Ease of use is number one. Taking the complexity out of a product is actually one of the most difficult things to do. I've worked with a number of enterprise products and the thought has always been, "We can make it simple, we can take out functionality and it will be easy to use." That's not really true -- you have to build ease of use from the ground up. It's not just an intuitive GUI, but understanding and thinking about what defaults to set, how to figure out what the environment is so you can completely automate the processes. It's that automation that is so much different than in enterprise products, and you can successfully do it because the complexity of the environment is so different.
Is there also a difference in the price? I heard someone say that an SMB would rather chew tin foil than spend a lot of money on backup.
I have heard that, too. There is an absolute difference in price. If you look at an SMB environment that ranges from a SOHO to a 100-person organization, the cost is going to be widely different across those. Just looking at a basic backup server you can see differences of 10 to one. So SMB software needs to be significantly less expensive.
Is the notion that users can retrieve their files important in SMBs?
It is important. It goes back to the point of limited IT resources. You don't have someone who is dedicated to backup and recovery, let alone to managing storage. So if I need to recover files, there is no one to go to. For that user, self service becomes critical. If a server crashes, clearly IT is going to do the recovery, but if it's my user files, I want to be able to recover them myself. If I'm a mobile user, no one wants to help me, so there really does have to be self service.

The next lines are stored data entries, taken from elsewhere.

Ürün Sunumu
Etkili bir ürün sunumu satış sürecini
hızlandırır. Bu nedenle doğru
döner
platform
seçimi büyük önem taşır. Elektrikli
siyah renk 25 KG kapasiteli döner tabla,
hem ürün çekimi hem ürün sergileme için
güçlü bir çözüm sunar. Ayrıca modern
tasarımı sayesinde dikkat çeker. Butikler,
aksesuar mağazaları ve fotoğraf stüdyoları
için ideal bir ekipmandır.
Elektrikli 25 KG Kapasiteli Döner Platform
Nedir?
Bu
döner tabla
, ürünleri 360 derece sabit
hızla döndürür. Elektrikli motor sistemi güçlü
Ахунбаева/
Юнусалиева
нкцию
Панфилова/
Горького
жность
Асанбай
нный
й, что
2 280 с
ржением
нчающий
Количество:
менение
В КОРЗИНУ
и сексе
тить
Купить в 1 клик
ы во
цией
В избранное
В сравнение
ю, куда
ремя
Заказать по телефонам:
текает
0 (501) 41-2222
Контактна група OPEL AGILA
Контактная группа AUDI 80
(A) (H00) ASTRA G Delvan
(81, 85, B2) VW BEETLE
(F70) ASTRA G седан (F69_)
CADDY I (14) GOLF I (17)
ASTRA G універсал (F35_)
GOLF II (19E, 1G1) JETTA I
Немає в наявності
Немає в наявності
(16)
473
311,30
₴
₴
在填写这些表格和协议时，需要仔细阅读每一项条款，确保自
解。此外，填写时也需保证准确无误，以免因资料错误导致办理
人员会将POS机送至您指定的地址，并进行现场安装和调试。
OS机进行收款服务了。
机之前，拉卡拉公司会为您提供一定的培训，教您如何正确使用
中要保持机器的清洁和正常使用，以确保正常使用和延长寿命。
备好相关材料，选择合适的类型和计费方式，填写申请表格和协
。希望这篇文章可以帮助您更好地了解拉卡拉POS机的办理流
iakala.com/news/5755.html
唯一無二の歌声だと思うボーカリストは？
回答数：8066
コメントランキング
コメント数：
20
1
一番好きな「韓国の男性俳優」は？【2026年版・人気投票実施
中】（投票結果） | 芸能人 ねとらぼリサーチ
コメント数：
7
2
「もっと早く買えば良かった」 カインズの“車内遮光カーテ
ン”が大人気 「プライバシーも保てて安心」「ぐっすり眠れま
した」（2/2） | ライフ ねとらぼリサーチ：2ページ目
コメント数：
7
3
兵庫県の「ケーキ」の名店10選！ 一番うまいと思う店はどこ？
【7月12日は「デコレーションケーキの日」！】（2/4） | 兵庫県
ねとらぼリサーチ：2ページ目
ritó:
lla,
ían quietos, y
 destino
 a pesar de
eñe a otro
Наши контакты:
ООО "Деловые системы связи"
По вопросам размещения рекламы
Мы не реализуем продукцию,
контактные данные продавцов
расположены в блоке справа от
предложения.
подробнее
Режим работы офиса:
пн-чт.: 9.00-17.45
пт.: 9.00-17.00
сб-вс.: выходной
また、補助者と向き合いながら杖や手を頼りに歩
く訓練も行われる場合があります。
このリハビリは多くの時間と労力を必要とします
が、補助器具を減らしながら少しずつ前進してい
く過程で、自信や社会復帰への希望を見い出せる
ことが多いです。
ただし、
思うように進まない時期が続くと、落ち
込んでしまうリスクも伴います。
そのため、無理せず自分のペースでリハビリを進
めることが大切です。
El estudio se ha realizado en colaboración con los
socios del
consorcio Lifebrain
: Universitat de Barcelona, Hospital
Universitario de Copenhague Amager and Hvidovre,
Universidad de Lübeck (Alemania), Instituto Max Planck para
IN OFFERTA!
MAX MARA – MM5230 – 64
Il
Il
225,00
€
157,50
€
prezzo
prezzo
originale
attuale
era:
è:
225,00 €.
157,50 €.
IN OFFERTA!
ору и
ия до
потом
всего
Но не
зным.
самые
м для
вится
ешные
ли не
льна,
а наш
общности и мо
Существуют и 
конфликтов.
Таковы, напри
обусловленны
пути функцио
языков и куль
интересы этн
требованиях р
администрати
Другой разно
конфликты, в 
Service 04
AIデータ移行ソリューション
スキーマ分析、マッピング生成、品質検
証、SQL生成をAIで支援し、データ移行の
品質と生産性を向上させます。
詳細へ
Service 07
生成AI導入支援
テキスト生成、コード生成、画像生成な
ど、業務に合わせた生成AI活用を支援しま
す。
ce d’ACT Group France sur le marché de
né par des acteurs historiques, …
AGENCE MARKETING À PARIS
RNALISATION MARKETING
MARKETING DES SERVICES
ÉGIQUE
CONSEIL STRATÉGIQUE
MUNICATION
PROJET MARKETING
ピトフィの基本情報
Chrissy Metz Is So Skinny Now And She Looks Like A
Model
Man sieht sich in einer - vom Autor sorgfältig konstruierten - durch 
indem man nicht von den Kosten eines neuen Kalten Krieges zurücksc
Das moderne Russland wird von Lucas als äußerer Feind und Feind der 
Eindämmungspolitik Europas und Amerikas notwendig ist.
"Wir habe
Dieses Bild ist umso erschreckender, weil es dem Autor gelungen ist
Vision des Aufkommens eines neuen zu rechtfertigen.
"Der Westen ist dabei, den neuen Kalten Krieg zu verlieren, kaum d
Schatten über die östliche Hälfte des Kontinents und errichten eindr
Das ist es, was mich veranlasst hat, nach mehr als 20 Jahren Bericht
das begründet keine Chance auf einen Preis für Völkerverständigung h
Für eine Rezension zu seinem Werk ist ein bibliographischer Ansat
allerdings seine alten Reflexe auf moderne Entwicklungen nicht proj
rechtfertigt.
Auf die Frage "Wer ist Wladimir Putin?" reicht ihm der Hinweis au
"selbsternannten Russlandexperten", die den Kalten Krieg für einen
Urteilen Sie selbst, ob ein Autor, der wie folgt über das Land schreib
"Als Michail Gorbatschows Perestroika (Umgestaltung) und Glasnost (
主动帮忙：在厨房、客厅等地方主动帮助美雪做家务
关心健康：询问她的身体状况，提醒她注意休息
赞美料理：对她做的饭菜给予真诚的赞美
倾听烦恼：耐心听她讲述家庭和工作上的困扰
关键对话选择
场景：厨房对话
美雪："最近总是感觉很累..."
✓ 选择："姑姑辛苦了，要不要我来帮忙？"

It would seem to me that SMB customers would be more comfortable with disk-based backup than they would be with tape. Is that true?
It is true for a couple of reasons. They are more comfortable with it because they already have disk in the environment and again, tape adds an additional level of complexity. But it is also just the management of it. A lot of SMBs will be happy with just a backup on a local disk, and that's a risk they take in not having an offsite tape archive. So they are not even worried about taking tapes offsite to protect them or tape rotation policies or the complexities of managing tapes. For SMBs disk is very applicable. We saw it catching on in SMBs even before that of enterprises for just those reasons.
What about continuous data protection (CDP)? Is that technology desirable in SMBs or remote offices?
Continuous data protection is important but not in the same way. From an SMB perspective, block-based CDP is not a requirement. They are not interested in every transaction and write to the disk being protected immediately. File-based CDP is of interest because what it really is versioning. We have found that versioning is of interest in the SMB market, particularly for protecting user files. Their needs around applications are not that different than in the enterprise in the sense that they need to protect their Exchange and SQL servers. They don't need CDP to protect those servers though.
How do hardware requirements differ for the SMB for backup and recovery?
If you look at the enterprise, you want a big server running the backup. In an SMB, you aren't going to want to spend that money and will likely want to run multiple applications, including the backup on a single or lower-powered server. Thus, one of the requirements for an SMB backup package is that it doesn't use a lot of CPU or other resources since its going to have to live with other products.
Is performance a requirement?
Not necessarily. SMBs would rather live with 80 percent of the performance as long as the software runs consistently. In an enterprise you want to get maximum throughput and performance.